Remember the aliens from star trek, black on one side, white the other? I got news. Link

There’s a bird in Texas got em all beat!
Image Link (Stunning! Suprising!)
http://i.livescience.com/images/i/16723/original/9CardinalMF_K509082smalledited.jpg?1305683133

The aliens were from the planet Cheron.

Just sayin’.

And the Cardinal was from Texas.
's cool.:cool:

And somewhere there is another cardinal which is male on the right side, and female on the left, and has been hunting this one down for centuries.

I find the funky chickens a little disturbing.

One of these days we’ll have an interesting article such as this whose authors don’t feel the need to gratuitously festoon the photo section with transphobic slurs.

I missed something?

:rolleyes: The bird is not a transsexual. The bird is literally both male and female at the same time. “He-she” is perfectly accurate.

In other words, a hermaphrodite?

Or pseudohermaphrodite, something that has features from both genders but isn’t really fully functional as both; the story uses the term “gynandromorph”.

Here, lemme hold that soapbox so it doesn’t shift on you.

To be fair, “he-she” IS the kind of term that gets thrown around by transphobics, along with “it”.

And “darkie” and “negro” are thrown around by racists, but you don’t see ravens and crows getting upset with terms that don’t apply to them.

Watch it, Bignose!

To be fair, while there may be occasions when a word like “shemale” can be legitimately used in ornithology, laymen should be niggardly in their use.

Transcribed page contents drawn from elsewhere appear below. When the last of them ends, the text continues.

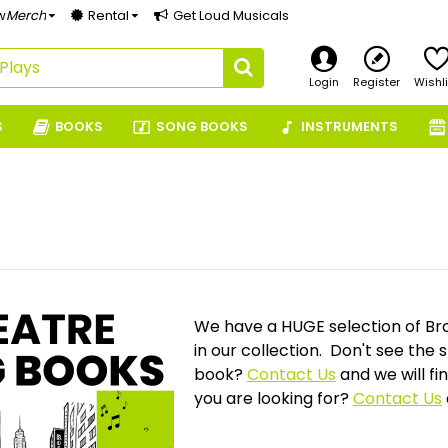
w
Merch
Rental
Get Loud Musicals
Login
Register
Wishli
S
BOOKS
SONG BOOKS
INSTRUMENTS
We have a HUGE selection of Br
in our collection. Don't see the
book?
Contact Us
and we will fi
you are looking for?
Contact Us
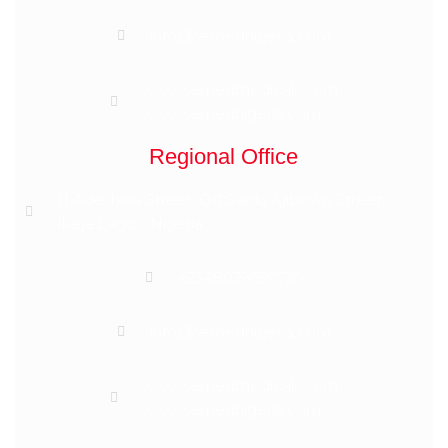
info@semednigeria.com
www.semedmedicals.com
www.semednigeria.com
Regional Office
11 Adeshina Street, Off Saidu Ajibowu Street,
Ikeja Lagos, Nigeria
+2348039699730
info@semednigeria.com
www.semedmedicals.com
www.semednigeria.com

Very dramatic in a large vertebrate organism (like a bird). Common in insects. I’ve pulled gynandromorphic mosquitoes out of our colonies for years, usually in conjunction with mosaicism - we have mutant mosquito strains with different eye colors or whatever, and usually the gynandromorphs show up in crosses between the mutant and wild-type strains, where they not only are half-male, half-female, but are a mix of wild-type and mutant eyes.

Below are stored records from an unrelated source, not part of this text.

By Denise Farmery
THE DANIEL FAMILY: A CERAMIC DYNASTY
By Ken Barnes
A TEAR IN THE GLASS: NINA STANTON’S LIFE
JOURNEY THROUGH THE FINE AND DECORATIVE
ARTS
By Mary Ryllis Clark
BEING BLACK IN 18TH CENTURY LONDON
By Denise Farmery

I’ve seen bilateral gyn’s (like that bird), as well as dorsal-ventral gyn’s (female head, male body).

Oh you know perfectly well those terms were used to sensationalize the story by analogizing the organisms to humans for whom those words are used as slurs. There’s no good reason to do so and it should not be done. It demeans both trans people and zoology.

I did NOT spit on the keyboard. Only because I wasn’t drinking anything.

For once, rabid debate is nicely mixed with science.

Cool.

At first I thought you were being hypersensitive, matt_mcl, but then I I saw a link at the bottom of the page to a gallery titled Stunning She-Males of the Animal World on the same site. That is blatantly offensive and eliminates any doubt they might otherwise have gotten the benefit of with regards to the main article.